Tensorflow 2.17 slow on apple silicon when training neural nets

I use a MacBook Pro (M2):
TF 2.15 (also tensorflow-macos) works perfectly fine with Apple Silicon (tensor flow-metal is also installed). Recently, I upgraded to TF 2.17 and got a dramatic decrease in performance when training neural nets. I have tried several variations (also tf 2.16) without success.

Note: The typical GPU test (convolutions) works in TF 2.17 (gpu is found, speedup 10.6x), but the training of neural nets is extremely slow.

Maybe Keras 3.0, which does not offer the legacy version of Adam might cause the decrease in perfomance.

Hi @Thomas_Bayer, If possible could you please share the code for which you are facing the performance issue. Thank You.

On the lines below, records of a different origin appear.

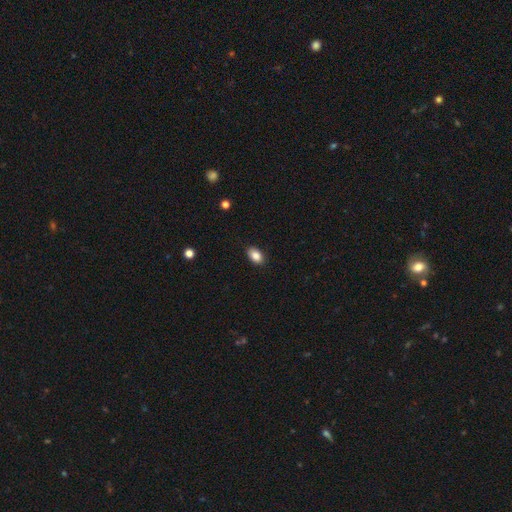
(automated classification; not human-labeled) A smooth galaxy with no disk features (87%) that is in between round and cigar-shaped (88%). Merging: none (88%).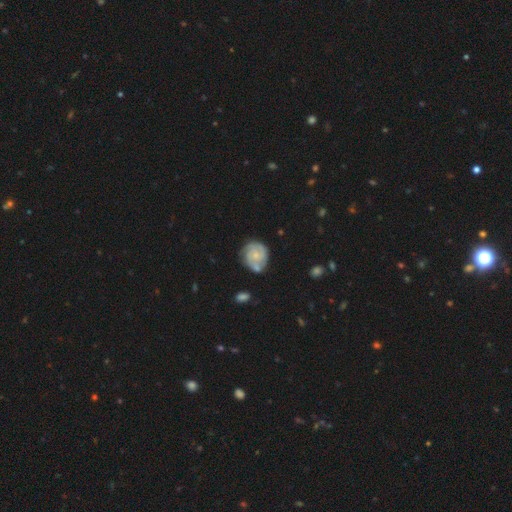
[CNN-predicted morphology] featured or disk 77%, smooth 18%, star or artifact 5%. Down the decision tree: edge-on disk — no (98%); bar — no (70%); spiral arms — yes (94%); spiral arm count — 2 (38%); spiral winding — tight (58%); bulge size — small (64%); merging — none (62%).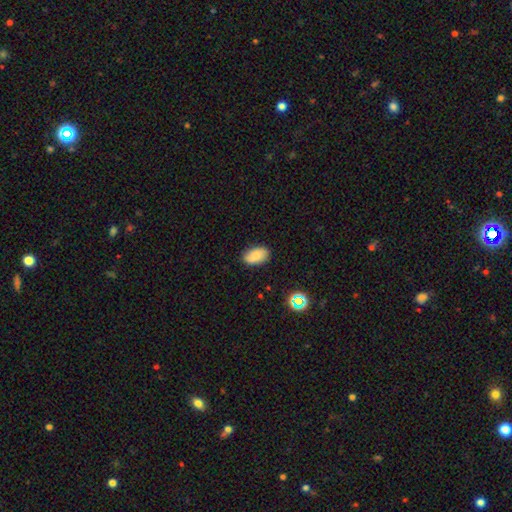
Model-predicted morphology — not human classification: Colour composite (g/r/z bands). It shows a smooth galaxy with no disk features (78%) that is in between round and cigar-shaped (92%). Merging: none (83%).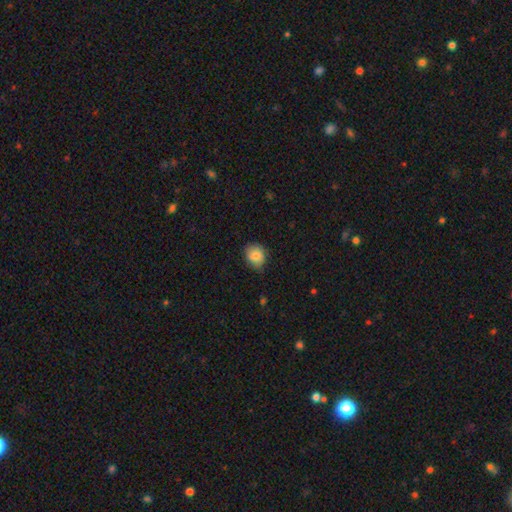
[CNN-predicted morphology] type=smooth (83%); roundness=round (70%); merging=none (71%).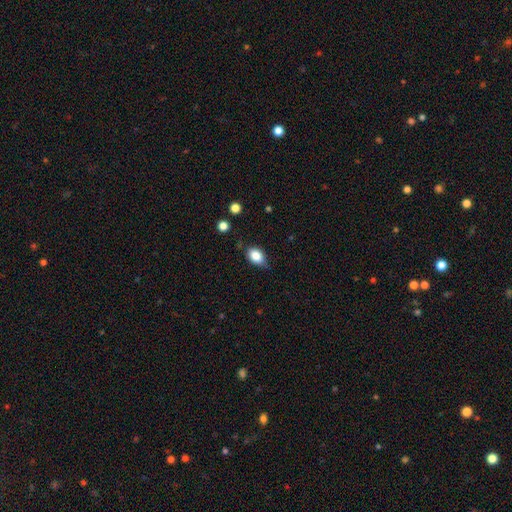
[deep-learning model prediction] Smooth or featured?
  - smooth: 83% *
  - star or artifact: 9%
  - featured or disk: 8%
How rounded?
  - in between: 80% *
  - round: 18%
  - cigar-shaped: 2%
Merging?
  - none: 69% *
  - minor disturbance: 25%
  - major disturbance: 4%
  - merger: 2%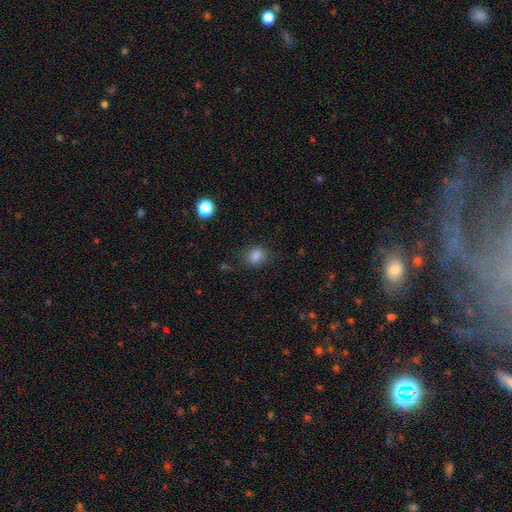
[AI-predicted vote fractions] smooth 83%, star or artifact 11%, featured or disk 5%. Down the decision tree: how rounded — in between (50%); merging — none (77%).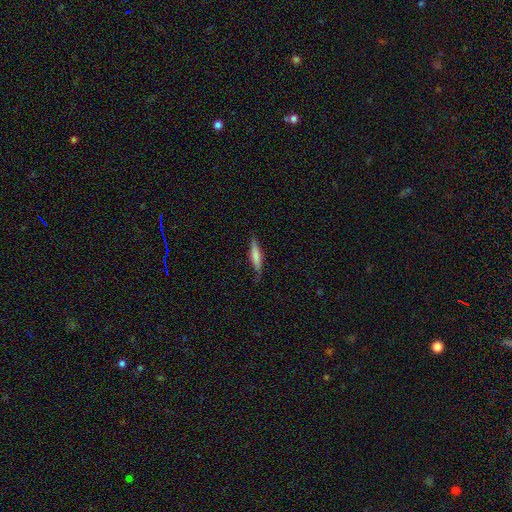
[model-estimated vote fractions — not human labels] Q: Smooth or featured?
A: smooth (70%); runner-up: featured or disk (24%)
Q: How rounded?
A: cigar-shaped (85%); runner-up: in between (13%)
Q: Merging?
A: none (72%); runner-up: minor disturbance (22%)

Here is the code (generation of Shakespeare text).
Note: In all cases, tensorflow-metal is installed
tensorflow-macos==2.15 is quite fast (less than 3 minutes per epoch)
tensorflow-macos==2.16 is very slow
tensorflow==2.17 is very slow

import numpy as np
import os
import tensorflow as tf
from tensorflow import keras

import timeit

print("Tensorflow v", tf.__version__)
if tf.__version__ >= "2.17.0":
    print("Keras v", tf.keras.__version__)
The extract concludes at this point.